YOUR GOAL:
Using the listing below, print exactly everything from the line with "尽管移植已经基本完成，但仍有一些待解决的问题：" down to the line with "- 感谢 [detopoi](https://github.com/detopoi)", both included, and nothing more.

ENTRIES PROVIDED:
• • • • • • •
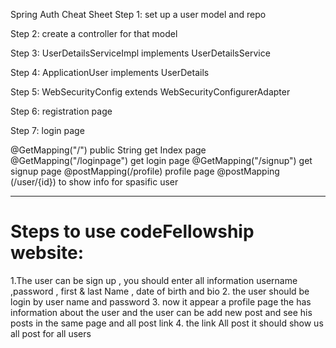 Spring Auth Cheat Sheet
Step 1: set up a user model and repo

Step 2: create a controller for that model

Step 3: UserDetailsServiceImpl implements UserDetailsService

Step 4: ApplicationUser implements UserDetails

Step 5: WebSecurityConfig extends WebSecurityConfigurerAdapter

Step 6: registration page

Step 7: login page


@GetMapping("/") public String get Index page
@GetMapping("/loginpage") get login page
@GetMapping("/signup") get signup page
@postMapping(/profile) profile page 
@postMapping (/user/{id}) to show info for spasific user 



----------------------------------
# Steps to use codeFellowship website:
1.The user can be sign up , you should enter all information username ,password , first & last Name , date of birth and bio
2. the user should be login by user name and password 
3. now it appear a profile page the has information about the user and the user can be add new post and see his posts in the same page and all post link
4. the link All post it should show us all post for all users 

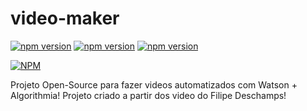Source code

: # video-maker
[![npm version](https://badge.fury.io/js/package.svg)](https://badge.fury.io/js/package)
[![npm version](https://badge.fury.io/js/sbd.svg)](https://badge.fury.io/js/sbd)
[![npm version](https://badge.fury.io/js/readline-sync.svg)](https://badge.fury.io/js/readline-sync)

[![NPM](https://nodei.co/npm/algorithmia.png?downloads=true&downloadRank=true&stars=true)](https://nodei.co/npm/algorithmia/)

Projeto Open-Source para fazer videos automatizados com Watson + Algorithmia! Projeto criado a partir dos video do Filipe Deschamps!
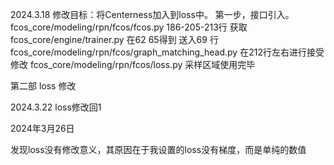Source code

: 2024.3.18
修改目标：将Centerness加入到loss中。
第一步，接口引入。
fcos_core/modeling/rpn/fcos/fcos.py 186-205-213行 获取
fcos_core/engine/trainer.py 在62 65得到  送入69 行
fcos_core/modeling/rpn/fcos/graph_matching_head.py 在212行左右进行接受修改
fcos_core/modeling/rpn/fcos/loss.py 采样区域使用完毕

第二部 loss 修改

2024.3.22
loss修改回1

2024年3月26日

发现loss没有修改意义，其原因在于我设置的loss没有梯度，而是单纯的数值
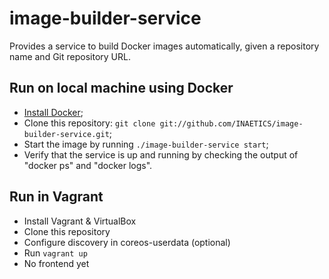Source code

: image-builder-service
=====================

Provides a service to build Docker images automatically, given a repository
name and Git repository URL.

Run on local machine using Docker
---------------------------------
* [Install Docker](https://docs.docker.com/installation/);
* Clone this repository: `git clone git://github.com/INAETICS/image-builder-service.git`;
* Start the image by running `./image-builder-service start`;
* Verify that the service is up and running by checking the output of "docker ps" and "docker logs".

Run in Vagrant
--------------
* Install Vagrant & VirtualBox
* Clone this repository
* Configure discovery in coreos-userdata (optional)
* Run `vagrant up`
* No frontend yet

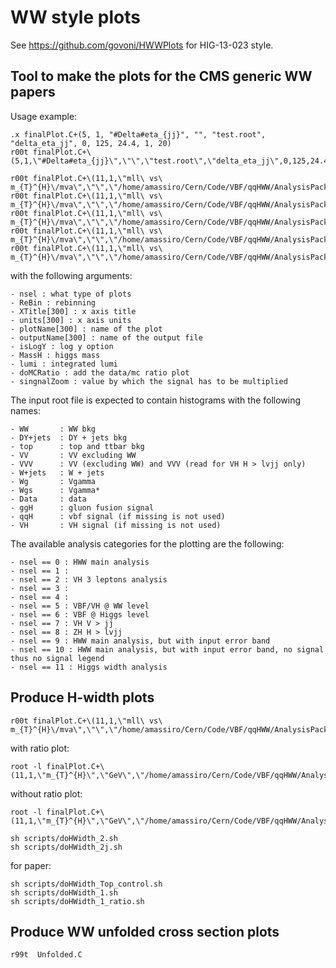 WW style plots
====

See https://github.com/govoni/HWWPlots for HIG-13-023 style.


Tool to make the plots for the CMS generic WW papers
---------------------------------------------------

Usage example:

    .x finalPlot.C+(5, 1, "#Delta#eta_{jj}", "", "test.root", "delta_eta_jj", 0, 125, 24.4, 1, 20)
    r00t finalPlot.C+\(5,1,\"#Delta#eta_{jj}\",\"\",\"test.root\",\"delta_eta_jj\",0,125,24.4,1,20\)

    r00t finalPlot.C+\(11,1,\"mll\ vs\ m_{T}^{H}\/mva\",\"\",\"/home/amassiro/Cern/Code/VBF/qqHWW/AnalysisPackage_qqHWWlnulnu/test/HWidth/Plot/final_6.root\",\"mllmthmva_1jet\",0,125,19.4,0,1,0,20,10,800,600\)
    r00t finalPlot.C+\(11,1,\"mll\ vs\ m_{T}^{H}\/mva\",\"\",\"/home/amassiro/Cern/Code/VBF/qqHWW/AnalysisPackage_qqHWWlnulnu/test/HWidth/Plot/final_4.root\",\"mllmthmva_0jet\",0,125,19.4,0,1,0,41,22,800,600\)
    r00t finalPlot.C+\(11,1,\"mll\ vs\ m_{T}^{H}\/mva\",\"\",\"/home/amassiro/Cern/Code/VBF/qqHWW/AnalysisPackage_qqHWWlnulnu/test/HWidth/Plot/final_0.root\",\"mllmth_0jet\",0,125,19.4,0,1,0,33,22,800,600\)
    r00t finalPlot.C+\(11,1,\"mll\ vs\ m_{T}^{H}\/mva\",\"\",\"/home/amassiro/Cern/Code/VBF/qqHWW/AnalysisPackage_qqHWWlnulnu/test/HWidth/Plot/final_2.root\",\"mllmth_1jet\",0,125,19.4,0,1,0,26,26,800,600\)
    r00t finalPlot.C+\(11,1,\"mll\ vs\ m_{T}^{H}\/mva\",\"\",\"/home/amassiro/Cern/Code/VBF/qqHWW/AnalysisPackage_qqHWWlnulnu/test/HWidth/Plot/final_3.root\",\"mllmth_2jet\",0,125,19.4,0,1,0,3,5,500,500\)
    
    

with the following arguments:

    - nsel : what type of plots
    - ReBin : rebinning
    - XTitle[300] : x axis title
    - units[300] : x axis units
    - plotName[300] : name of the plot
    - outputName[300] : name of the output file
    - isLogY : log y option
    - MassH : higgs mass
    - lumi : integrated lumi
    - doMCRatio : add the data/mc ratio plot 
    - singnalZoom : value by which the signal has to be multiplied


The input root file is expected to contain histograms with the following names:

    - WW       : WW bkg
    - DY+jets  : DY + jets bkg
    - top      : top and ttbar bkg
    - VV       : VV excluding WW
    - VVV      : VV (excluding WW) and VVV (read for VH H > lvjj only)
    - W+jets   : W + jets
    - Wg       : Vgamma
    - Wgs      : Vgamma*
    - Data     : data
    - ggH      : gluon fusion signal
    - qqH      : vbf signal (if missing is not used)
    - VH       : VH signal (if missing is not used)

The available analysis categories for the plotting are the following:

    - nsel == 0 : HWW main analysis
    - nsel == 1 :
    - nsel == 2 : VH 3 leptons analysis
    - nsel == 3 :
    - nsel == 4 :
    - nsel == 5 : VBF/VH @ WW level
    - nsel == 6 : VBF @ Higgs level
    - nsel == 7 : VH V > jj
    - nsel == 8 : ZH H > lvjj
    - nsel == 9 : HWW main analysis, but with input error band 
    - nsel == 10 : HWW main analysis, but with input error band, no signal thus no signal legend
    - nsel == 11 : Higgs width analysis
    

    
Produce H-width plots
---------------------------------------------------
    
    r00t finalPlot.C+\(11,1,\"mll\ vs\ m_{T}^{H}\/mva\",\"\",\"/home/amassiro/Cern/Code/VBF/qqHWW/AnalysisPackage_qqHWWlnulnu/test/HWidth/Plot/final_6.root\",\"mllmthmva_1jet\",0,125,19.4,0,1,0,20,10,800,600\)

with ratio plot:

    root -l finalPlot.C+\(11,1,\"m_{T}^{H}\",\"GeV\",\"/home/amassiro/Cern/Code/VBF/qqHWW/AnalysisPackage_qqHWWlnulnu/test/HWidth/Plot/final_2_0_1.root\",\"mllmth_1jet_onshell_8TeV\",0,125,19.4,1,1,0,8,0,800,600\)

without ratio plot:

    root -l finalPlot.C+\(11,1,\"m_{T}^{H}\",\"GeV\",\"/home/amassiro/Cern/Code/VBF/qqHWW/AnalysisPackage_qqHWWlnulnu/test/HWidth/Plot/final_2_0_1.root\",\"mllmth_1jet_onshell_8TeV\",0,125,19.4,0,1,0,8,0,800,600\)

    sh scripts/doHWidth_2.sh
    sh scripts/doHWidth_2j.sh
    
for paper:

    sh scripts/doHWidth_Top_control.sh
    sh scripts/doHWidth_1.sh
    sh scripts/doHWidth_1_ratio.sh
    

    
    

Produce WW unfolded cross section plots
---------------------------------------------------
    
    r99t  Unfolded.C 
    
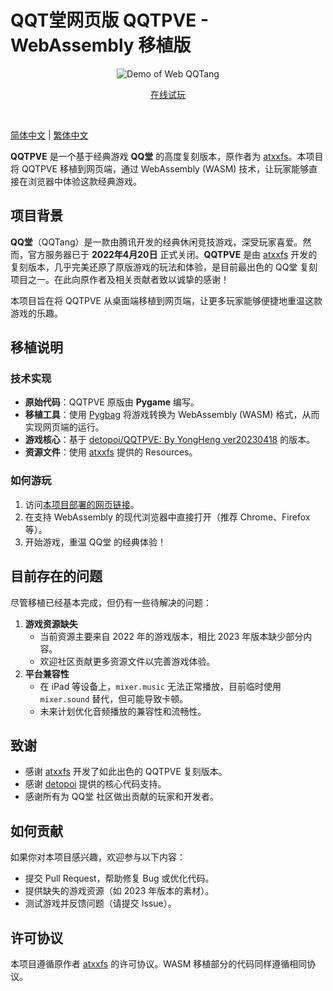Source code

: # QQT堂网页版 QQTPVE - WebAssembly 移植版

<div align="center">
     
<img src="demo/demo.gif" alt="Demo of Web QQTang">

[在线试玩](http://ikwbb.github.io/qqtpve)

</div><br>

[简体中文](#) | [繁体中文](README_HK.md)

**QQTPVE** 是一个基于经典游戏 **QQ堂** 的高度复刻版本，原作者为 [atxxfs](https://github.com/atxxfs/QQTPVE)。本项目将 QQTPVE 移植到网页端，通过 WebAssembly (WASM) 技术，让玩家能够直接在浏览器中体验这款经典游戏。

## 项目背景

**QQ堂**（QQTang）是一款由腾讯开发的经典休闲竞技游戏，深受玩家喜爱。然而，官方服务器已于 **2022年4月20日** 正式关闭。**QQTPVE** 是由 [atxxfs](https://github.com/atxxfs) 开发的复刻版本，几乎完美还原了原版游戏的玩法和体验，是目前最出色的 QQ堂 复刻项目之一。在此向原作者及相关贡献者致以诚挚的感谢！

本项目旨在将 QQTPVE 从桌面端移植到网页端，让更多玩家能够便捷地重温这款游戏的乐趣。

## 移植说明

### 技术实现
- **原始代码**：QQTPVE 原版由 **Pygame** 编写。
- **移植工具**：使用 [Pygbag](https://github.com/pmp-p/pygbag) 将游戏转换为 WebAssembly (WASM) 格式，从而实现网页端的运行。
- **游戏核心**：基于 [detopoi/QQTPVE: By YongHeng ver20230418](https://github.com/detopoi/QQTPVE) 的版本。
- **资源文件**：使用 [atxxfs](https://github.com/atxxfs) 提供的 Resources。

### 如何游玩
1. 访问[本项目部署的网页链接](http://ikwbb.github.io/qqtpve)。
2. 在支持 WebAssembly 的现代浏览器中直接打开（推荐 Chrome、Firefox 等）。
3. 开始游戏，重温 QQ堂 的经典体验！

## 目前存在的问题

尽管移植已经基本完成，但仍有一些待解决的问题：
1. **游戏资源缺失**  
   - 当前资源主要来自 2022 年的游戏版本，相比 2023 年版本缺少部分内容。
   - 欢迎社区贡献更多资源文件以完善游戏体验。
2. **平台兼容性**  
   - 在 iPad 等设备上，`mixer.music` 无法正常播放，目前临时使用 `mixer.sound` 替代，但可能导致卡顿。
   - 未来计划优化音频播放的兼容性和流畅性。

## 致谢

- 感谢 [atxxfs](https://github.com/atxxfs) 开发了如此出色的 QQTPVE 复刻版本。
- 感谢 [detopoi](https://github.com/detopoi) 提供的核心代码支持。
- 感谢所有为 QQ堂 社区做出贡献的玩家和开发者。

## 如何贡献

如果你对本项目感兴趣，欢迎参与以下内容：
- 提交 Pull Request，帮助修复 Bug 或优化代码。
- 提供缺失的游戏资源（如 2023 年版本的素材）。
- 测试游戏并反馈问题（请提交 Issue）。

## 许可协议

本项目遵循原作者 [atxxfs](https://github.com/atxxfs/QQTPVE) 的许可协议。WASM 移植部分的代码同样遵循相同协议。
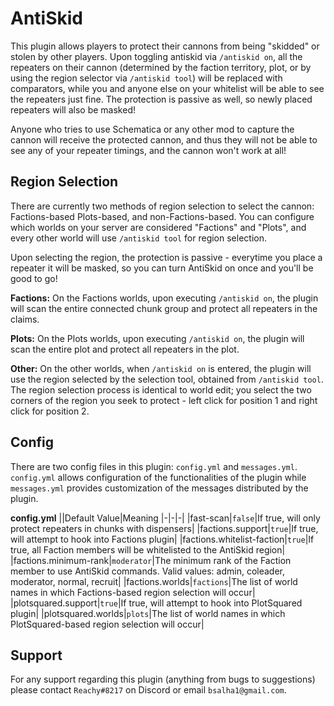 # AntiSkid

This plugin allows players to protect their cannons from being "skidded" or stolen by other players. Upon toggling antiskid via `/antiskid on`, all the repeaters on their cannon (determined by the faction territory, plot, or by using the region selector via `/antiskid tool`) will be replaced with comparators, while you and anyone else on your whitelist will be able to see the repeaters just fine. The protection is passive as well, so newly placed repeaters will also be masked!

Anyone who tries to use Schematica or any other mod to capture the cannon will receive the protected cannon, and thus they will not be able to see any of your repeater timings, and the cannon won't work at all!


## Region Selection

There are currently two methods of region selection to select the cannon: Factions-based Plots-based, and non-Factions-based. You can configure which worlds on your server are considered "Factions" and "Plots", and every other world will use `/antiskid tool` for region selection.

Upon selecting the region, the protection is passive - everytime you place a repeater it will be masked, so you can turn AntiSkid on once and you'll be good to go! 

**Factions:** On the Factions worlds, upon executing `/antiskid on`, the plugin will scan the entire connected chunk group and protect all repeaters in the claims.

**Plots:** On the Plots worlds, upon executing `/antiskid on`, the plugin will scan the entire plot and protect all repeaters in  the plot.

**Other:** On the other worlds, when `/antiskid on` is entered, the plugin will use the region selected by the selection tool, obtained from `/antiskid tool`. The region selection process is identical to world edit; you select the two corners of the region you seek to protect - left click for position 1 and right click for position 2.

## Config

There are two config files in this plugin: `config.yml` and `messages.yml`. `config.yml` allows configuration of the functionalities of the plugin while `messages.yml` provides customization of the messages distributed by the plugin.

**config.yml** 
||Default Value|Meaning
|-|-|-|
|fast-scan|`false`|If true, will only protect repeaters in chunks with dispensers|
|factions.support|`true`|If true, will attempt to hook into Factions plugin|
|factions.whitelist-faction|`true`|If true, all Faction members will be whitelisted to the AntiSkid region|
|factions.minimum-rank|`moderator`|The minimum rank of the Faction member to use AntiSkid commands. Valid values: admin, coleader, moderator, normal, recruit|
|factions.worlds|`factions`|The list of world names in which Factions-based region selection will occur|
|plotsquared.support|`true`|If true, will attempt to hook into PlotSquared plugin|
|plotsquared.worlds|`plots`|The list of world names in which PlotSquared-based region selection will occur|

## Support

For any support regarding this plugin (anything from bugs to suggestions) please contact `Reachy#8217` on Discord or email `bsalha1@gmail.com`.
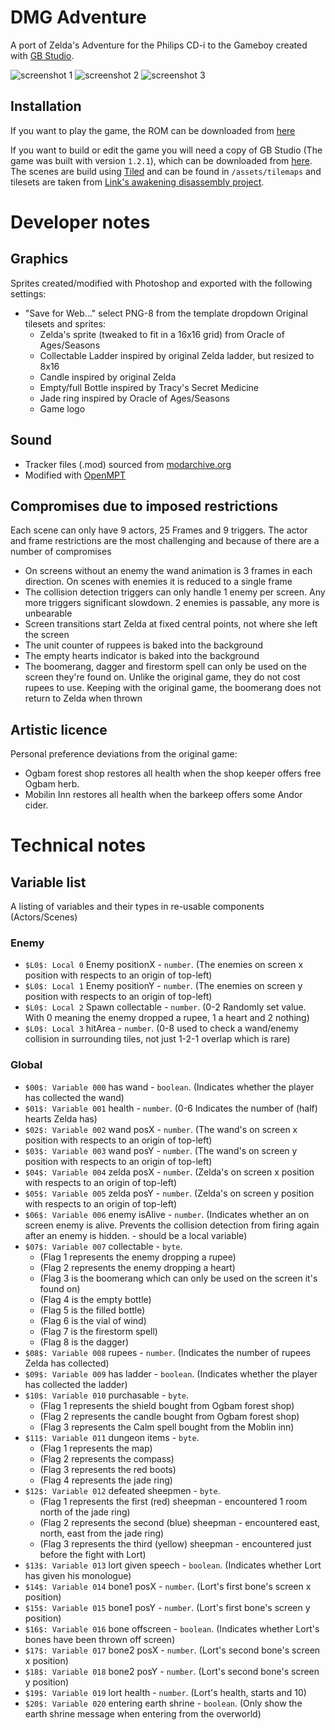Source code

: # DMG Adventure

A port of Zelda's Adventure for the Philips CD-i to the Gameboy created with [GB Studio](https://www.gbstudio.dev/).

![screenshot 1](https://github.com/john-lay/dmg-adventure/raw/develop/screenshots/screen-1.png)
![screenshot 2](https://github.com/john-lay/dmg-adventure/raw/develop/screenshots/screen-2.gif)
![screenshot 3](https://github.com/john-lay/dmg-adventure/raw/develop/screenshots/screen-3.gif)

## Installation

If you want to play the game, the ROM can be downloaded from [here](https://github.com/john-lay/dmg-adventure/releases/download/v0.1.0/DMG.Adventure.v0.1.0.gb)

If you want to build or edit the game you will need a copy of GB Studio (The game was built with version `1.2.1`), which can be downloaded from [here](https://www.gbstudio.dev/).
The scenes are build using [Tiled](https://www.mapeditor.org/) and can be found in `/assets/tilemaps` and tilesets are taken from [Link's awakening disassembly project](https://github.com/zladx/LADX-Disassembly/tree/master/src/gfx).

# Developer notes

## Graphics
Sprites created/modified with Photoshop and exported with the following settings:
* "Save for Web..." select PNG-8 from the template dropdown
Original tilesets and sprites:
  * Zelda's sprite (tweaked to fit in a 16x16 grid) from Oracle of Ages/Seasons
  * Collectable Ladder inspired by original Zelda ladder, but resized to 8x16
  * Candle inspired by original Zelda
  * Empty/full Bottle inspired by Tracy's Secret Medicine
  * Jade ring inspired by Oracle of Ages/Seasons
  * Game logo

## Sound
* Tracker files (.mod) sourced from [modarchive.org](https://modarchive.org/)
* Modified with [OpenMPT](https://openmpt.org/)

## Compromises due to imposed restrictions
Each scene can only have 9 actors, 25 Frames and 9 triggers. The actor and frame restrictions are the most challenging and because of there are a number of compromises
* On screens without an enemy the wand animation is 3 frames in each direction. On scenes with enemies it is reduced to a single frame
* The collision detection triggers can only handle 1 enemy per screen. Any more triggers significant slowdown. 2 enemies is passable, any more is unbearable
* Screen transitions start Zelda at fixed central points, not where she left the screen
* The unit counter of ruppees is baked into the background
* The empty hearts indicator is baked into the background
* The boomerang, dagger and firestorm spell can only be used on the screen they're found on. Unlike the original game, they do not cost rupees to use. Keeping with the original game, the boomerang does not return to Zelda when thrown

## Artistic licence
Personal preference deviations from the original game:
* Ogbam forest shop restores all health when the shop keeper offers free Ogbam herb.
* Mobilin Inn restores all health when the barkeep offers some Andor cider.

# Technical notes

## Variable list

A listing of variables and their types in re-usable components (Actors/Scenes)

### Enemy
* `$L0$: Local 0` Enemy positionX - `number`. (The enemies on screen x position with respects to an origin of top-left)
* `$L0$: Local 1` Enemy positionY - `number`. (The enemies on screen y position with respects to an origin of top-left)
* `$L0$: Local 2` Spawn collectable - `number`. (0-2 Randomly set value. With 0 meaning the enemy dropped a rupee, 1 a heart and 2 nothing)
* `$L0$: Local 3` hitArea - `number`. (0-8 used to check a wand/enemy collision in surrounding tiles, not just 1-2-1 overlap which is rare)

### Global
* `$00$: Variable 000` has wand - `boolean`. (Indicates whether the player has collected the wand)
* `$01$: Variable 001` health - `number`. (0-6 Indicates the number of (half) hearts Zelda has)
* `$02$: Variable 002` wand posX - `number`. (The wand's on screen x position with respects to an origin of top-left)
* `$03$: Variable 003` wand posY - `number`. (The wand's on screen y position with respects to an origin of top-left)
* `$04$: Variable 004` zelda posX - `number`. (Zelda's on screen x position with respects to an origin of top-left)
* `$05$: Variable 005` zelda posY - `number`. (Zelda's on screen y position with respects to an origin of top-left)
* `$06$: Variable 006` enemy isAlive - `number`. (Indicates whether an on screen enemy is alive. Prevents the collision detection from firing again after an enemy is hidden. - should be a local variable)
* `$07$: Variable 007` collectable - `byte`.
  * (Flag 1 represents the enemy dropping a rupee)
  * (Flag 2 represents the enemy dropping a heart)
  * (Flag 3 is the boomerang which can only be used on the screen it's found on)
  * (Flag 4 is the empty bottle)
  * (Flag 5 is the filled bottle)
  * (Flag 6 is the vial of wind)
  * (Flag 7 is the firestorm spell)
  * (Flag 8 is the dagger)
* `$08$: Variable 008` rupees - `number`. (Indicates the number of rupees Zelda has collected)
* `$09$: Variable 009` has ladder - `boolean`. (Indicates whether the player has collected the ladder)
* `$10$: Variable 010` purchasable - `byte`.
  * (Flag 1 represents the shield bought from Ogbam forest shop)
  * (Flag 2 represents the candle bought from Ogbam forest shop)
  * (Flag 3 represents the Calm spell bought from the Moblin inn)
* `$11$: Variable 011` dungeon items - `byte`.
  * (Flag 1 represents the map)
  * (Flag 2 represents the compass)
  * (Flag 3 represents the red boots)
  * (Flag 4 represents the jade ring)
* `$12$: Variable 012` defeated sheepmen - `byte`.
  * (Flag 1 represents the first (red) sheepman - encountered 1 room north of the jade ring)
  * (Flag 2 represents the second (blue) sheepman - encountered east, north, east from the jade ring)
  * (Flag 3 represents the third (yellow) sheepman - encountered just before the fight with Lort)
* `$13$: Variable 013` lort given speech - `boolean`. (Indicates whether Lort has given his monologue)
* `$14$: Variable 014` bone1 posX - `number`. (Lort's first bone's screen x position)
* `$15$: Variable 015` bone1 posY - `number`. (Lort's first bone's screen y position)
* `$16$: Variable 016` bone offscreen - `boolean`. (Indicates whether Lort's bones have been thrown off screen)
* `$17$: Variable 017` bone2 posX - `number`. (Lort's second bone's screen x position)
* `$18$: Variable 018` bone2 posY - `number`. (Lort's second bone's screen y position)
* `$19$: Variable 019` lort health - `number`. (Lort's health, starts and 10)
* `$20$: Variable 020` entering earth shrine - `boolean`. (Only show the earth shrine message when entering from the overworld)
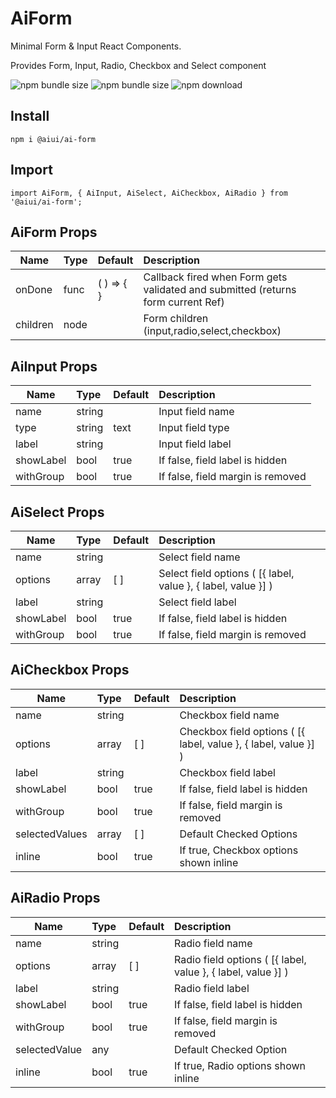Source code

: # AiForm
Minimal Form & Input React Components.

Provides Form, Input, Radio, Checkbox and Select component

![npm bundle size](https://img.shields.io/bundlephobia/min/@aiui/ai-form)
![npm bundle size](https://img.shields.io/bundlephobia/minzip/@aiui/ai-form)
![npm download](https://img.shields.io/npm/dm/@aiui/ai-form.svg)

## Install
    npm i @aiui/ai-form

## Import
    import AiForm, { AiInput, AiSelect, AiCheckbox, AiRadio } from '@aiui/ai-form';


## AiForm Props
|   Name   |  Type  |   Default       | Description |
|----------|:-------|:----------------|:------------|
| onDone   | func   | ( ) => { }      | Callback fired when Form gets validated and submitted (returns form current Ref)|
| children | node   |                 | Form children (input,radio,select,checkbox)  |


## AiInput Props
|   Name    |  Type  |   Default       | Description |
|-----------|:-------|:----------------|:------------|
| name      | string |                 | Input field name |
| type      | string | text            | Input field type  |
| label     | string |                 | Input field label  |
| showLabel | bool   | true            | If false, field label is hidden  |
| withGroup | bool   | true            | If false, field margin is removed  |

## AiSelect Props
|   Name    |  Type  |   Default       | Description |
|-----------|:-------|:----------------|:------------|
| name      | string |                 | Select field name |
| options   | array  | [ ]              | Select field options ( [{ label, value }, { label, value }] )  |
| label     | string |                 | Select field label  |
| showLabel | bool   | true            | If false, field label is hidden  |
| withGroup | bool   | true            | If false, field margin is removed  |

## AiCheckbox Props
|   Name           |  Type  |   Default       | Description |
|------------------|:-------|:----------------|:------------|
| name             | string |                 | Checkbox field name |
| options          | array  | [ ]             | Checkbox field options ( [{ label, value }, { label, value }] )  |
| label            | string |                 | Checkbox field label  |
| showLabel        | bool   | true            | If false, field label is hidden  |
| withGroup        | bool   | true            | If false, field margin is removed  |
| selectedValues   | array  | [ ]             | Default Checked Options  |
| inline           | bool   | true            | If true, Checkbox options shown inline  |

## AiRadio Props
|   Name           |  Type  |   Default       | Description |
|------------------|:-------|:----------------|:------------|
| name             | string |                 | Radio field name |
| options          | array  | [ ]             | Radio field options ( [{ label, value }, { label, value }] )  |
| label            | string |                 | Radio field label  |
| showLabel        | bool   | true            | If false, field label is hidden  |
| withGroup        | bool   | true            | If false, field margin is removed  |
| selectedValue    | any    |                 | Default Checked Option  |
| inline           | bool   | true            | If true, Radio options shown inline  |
• • • • • • •
RESPONSE BOX:
尽管移植已经基本完成，但仍有一些待解决的问题：
1. **游戏资源缺失**  
   - 当前资源主要来自 2022 年的游戏版本，相比 2023 年版本缺少部分内容。
   - 欢迎社区贡献更多资源文件以完善游戏体验。
2. **平台兼容性**  
   - 在 iPad 等设备上，`mixer.music` 无法正常播放，目前临时使用 `mixer.sound` 替代，但可能导致卡顿。
   - 未来计划优化音频播放的兼容性和流畅性。

## 致谢

- 感谢 [atxxfs](https://github.com/atxxfs) 开发了如此出色的 QQTPVE 复刻版本。
- 感谢 [detopoi](https://github.com/detopoi) 提供的核心代码支持。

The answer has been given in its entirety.